* [SOURCE INFORMATION]:
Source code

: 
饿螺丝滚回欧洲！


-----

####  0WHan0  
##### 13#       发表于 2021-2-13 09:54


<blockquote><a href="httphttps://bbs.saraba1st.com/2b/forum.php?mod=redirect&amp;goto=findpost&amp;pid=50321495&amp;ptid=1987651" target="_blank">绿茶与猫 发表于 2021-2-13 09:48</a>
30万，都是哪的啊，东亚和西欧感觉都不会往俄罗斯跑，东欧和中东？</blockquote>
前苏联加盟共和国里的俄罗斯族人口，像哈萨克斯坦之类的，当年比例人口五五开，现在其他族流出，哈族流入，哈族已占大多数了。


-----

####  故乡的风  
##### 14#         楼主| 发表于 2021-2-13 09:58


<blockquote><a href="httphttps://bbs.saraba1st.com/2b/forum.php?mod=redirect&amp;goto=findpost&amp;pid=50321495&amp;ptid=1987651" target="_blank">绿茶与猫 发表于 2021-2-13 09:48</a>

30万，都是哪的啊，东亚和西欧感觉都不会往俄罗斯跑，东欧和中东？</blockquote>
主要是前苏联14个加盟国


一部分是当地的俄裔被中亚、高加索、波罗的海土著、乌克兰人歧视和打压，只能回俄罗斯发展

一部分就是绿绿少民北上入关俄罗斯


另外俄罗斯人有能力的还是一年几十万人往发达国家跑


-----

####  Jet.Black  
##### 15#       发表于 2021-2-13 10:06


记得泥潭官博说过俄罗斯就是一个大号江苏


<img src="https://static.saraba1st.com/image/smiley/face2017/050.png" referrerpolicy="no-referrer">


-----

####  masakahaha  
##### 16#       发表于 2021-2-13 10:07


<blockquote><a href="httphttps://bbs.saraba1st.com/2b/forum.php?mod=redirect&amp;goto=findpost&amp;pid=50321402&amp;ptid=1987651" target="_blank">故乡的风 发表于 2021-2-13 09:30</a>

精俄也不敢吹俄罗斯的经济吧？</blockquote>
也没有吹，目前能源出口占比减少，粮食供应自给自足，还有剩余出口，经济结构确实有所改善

==

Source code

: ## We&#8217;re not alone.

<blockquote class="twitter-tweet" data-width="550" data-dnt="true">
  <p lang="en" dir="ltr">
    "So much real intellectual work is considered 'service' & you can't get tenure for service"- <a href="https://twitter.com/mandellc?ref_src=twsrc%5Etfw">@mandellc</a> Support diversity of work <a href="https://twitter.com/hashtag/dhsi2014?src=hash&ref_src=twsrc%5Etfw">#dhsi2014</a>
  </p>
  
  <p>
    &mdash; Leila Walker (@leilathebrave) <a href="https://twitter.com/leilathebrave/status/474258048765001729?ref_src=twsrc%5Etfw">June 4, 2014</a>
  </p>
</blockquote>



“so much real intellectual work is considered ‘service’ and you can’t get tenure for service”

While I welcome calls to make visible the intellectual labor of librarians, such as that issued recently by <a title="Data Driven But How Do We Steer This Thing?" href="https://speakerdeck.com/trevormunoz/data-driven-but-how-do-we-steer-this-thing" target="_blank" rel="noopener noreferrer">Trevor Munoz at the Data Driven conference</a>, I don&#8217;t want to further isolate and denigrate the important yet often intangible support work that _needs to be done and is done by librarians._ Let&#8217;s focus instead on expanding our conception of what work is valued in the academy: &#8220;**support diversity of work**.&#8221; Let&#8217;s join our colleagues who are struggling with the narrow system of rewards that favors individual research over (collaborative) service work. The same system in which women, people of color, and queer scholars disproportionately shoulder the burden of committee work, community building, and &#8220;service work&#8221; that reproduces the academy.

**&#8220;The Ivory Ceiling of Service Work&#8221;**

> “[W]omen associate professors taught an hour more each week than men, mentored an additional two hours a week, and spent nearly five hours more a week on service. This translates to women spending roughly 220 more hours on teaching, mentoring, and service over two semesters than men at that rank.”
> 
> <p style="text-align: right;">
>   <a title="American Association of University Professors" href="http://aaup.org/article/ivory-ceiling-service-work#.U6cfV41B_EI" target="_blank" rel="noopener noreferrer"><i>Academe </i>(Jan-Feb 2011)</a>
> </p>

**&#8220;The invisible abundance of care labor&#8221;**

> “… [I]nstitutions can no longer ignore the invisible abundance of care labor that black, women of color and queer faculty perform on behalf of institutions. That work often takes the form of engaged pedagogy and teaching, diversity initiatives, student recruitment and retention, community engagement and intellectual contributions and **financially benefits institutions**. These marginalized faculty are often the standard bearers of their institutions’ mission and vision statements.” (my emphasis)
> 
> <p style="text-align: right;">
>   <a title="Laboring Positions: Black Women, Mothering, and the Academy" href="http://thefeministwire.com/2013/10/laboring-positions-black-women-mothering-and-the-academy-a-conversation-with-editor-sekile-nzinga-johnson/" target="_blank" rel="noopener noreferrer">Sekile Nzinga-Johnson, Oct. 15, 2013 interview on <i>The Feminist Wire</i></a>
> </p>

* [TO DO]:
Copy out the data between the line containing "is considered ‘service’" and the line containing "of Service Work&#8221;**", inclusive, keeping every character unchanged.

* [RESPONSE]:
“so much real intellectual work is considered ‘service’ and you can’t get tenure for service”

While I welcome calls to make visible the intellectual labor of librarians, such as that issued recently by <a title="Data Driven But How Do We Steer This Thing?" href="https://speakerdeck.com/trevormunoz/data-driven-but-how-do-we-steer-this-thing" target="_blank" rel="noopener noreferrer">Trevor Munoz at the Data Driven conference</a>, I don&#8217;t want to further isolate and denigrate the important yet often intangible support work that _needs to be done and is done by librarians._ Let&#8217;s focus instead on expanding our conception of what work is valued in the academy: &#8220;**support diversity of work**.&#8221; Let&#8217;s join our colleagues who are struggling with the narrow system of rewards that favors individual research over (collaborative) service work. The same system in which women, people of color, and queer scholars disproportionately shoulder the burden of committee work, community building, and &#8220;service work&#8221; that reproduces the academy.

**&#8220;The Ivory Ceiling of Service Work&#8221;**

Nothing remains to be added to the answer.